Pork mist hisses from one griddle. The line grows with people, the jarring clang of the convenience door sounding each time someone stumbles in. Nearby, Dallas construction teams are jackhammering, and you can feel it in your teeth. Ignoring it, however, is easy. Why? Because there are thick discs of masa, each stuffed with a scoop of cloud-white cheese and shredded pork, crackling loudly on the griddle. At high noon, Pasadita’s pupusas call to you from the back of line. I stand on my toes to see them on the grill like I’m a kid on a roller-coaster ride. The griddle is hot enough to spark pork fat, which means a satisfying crust is forming.

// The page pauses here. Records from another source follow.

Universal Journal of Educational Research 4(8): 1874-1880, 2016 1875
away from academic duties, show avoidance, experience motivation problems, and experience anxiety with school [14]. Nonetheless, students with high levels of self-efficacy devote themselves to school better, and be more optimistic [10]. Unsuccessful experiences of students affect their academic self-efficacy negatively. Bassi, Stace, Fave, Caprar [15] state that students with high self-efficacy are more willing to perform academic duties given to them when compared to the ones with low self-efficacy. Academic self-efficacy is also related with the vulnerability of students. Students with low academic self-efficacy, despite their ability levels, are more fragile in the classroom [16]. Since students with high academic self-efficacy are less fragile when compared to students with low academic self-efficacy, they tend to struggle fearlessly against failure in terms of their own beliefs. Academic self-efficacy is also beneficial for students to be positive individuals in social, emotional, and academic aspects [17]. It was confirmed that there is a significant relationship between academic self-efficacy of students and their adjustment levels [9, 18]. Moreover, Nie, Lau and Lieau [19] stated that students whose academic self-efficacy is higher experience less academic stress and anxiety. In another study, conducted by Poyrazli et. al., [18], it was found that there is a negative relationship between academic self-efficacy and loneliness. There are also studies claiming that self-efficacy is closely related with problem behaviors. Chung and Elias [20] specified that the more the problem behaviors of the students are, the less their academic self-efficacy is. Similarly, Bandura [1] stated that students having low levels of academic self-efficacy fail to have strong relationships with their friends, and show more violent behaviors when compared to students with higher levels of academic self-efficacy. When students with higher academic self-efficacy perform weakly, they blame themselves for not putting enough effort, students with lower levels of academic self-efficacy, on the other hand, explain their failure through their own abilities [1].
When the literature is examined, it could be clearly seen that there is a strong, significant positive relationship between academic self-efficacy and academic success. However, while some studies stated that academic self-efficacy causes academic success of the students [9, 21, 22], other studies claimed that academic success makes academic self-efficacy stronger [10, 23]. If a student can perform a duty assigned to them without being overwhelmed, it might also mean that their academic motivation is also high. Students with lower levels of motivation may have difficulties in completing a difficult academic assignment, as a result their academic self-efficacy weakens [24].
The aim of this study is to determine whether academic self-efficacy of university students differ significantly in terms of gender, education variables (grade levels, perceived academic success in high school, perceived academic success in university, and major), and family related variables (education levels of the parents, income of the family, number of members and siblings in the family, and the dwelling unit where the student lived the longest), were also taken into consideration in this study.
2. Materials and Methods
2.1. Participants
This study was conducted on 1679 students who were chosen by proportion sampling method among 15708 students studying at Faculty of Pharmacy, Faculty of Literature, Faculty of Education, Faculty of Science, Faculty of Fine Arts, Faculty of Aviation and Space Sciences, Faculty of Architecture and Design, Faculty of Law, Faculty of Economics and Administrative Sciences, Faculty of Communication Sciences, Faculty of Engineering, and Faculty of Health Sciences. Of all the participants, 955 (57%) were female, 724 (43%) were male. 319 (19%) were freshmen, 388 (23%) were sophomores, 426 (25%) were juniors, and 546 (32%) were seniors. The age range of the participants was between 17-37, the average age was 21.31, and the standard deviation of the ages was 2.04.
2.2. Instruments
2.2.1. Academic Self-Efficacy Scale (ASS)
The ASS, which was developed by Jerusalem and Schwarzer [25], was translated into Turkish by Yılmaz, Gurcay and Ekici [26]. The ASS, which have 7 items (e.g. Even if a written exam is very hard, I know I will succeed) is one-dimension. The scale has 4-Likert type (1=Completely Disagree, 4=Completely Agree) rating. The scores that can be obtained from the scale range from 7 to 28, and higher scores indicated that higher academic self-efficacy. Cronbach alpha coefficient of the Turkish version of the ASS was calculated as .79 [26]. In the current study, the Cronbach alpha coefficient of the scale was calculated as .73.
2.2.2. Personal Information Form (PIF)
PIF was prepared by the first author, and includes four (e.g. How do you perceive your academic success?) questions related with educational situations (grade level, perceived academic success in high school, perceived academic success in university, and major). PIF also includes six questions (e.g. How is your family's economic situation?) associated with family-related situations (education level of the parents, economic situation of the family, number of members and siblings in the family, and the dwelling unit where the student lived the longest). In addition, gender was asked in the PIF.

The other griddle is a beautiful flat map showcasing pork pyramids: little neat piles of crusty chicharrónes, about a dozen or so evenly distributed, all the color of molasses or mahogany. One cook stuffs masa pockets with shredded queso blanco. Then, owner and chef Ana Ortiz pulls the finished pupusas from the spatting griddle, (stuffed with that crusty pork), fills a foil pack with curtido — a fermented cabbage slaw — and one whole blistered jalapeño. Each pupusa costs $1.80.

This is the shoebox convenience store that hosts East Dallas’ 17-year-old Pupuseria La Pasadita. In February 2000, Ortiz, who’d been slinging tacos out of a trailer in the spot where the Louisiana Famous Fried Chicken is now, eyed the backroom kitchen at 205 N. Carroll Ave. Turkey legs and hamburgers were on the menu at the time, but business was slow. Ortiz, who was born in El Salvador and moved to Dallas in the '90s, had spent some time cooking at Cuquita's and Mis Cazuelas and, after whipping on tacos nearby, insisted on updating the kitchen at 205 North Carroll. The owner gave in.

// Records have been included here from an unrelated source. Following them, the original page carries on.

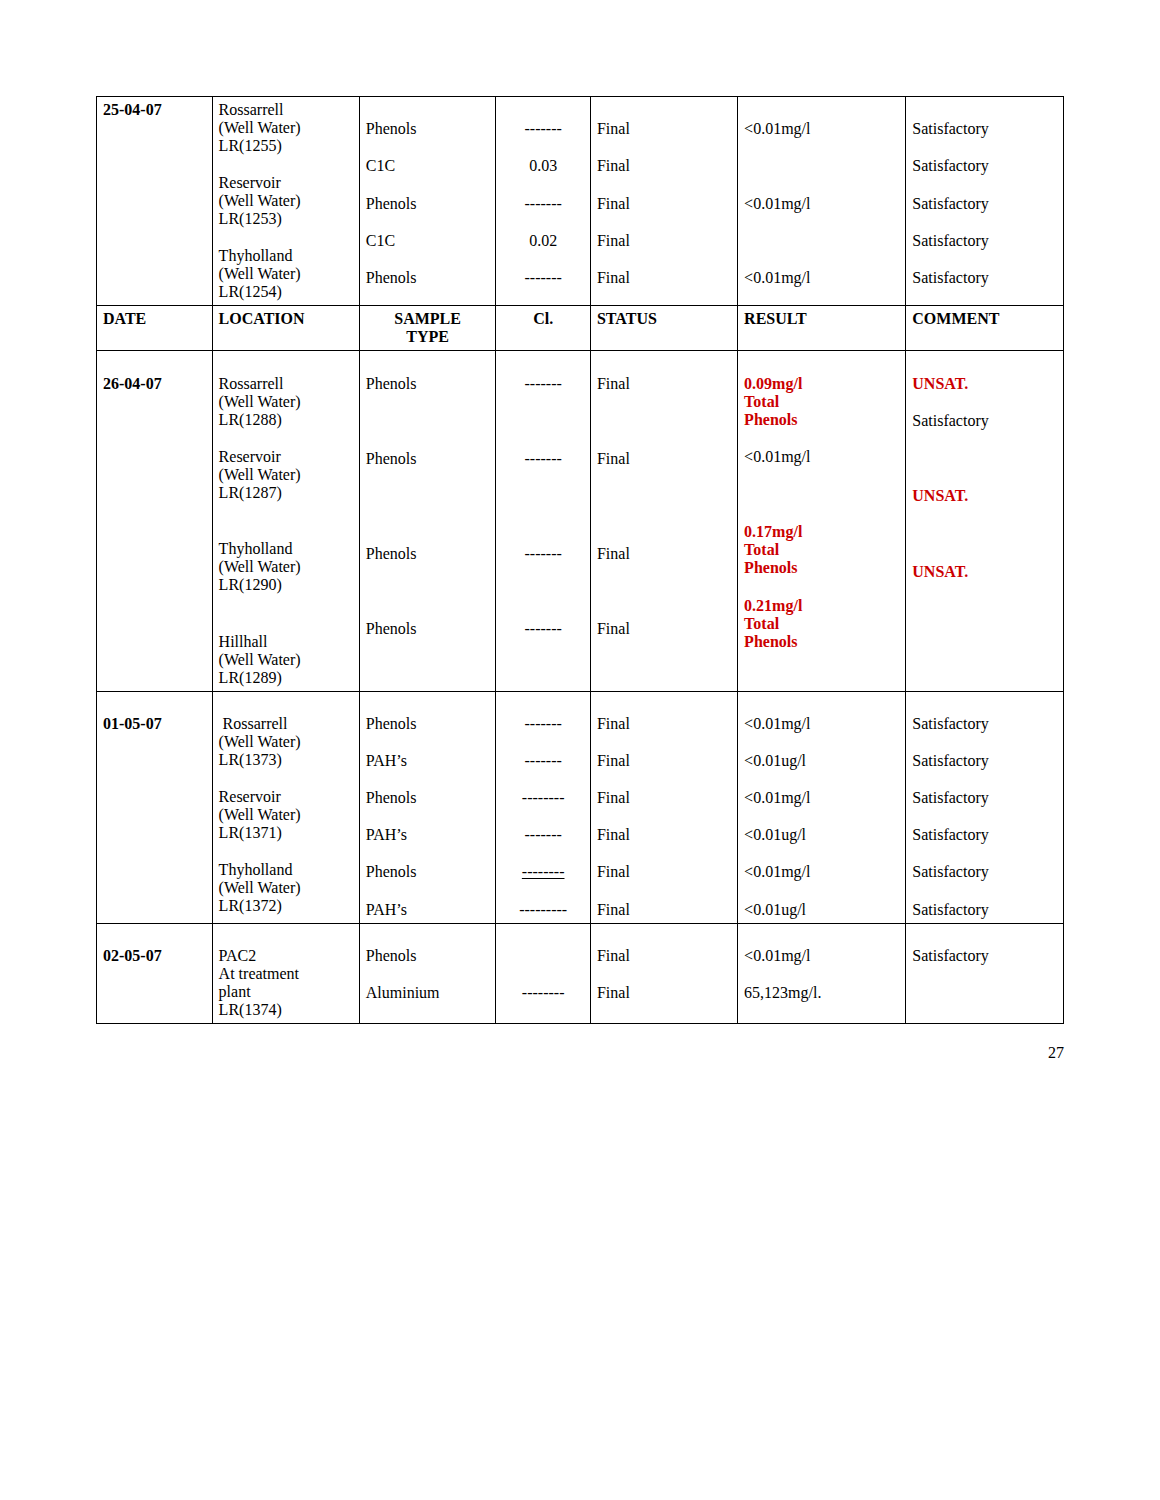| 25-04-07 | Rossarrell (Well Water) LR(1255) Reservoir (Well Water) LR(1253) Thyholland (Well Water) LR(1254) | Phenols C1C Phenols C1C Phenols | ------- 0.03 ------- 0.02 ------- | Final Final Final Final Final | <0.01mg/l <0.01mg/l <0.01mg/l | Satisfactory Satisfactory Satisfactory Satisfactory Satisfactory |
| DATE | LOCATION | SAMPLE TYPE | Cl. | STATUS | RESULT | COMMENT |
| 26-04-07 | Rossarrell (Well Water) LR(1288) Reservoir (Well Water) LR(1287) Thyholland (Well Water) LR(1290) Hillhall (Well Water) LR(1289) | Phenols Phenols Phenols Phenols | ------- ------- ------- ------- | Final Final Final Final | 0.09mg/l Total Phenols <0.01mg/l 0.17mg/l Total Phenols 0.21mg/l Total Phenols | UNSAT. Satisfactory UNSAT. UNSAT. |
| 01-05-07 | Rossarrell (Well Water) LR(1373) Reservoir (Well Water) LR(1371) Thyholland (Well Water) LR(1372) | Phenols PAH’s Phenols PAH’s Phenols PAH’s | ------- ------- -------- ------- -------- --------- | Final Final Final Final Final Final | <0.01mg/l <0.01ug/l <0.01mg/l <0.01ug/l <0.01mg/l <0.01ug/l | Satisfactory Satisfactory Satisfactory Satisfactory Satisfactory Satisfactory |
| 02-05-07 | PAC2 At treatment plant LR(1374) | Phenols Aluminium | -------- | Final Final | <0.01mg/l 65,123mg/l. | Satisfactory |
27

Pupusas are a daily procedure at Pasadita. Ana Ortiz and her cooks will craft hundreds.
Pupusas are a daily procedure at Pasadita. Ana Ortiz and her cooks will craft hundreds.
Lori Bandi

“She’d try to sell tacos, but everyone came for one thing,” says her son.

When she finally was able to take over the kitchen, business picked up quickly. It was the pupusas. Now, on any given day, you can watch them sizzle and crackle, handmade every step of the way. There are no machines at La Pasadita; everything touches the hands of the ladies behind the register at the south end of the convenience store. Come at lunch and the griddle sends smoky, porky, street food aromas into the store. This is real fast food. Two pupusas — with salsa and tangy, crunchy cabbage, enough for a meal — cost $3.60. Handing over a few dollar bills for this food feels too good to be true. On my recent visit, I felt the strong urge to ask, “Is that right?” when the faded green numbers appeared on the register. It’s one of city's best damn deals, and everything is handmade.

The pupusas are stunning and flavorful: The pork is an electric, eye-opening and meaty richness that finds seared cheese and the natural, earthen taste of salt. This is pork that tastes wholly of itself. Tender masa, part soft-chewy and part fried-crispy, will steer you away from processed, no-lard facsimiles forever.

These pupusas are a daily process, of course, a steadily linear stream since February 2000. They mix the masa and vigorously simmer pork until it’s a steaming cauldron of beautiful fats. That pork fat oils up the griddle, which lets the shredded chicharrónes char and crust.

“I wanted to do something authentic,” she says. Her son Wilbur, who works the store with his mom, translates. “That’s the best way to do it,” she says in a way implies: How could you imagine anything else?

Behind us, beyond the metal benches outside the pupuseria, construction teams carve into the streets with jackhammers. It clangs with the inescapable sound of change. There's something worrisome about it: What’s the future for the East Dallas spot?

“We’re planning on making it a family business,” Wilbur Ortiz says, and he's grinning with the calm of someone who's seen good business.

It's good to hear.

Pupuseria La Pasadita, 205 N. Carroll Ave.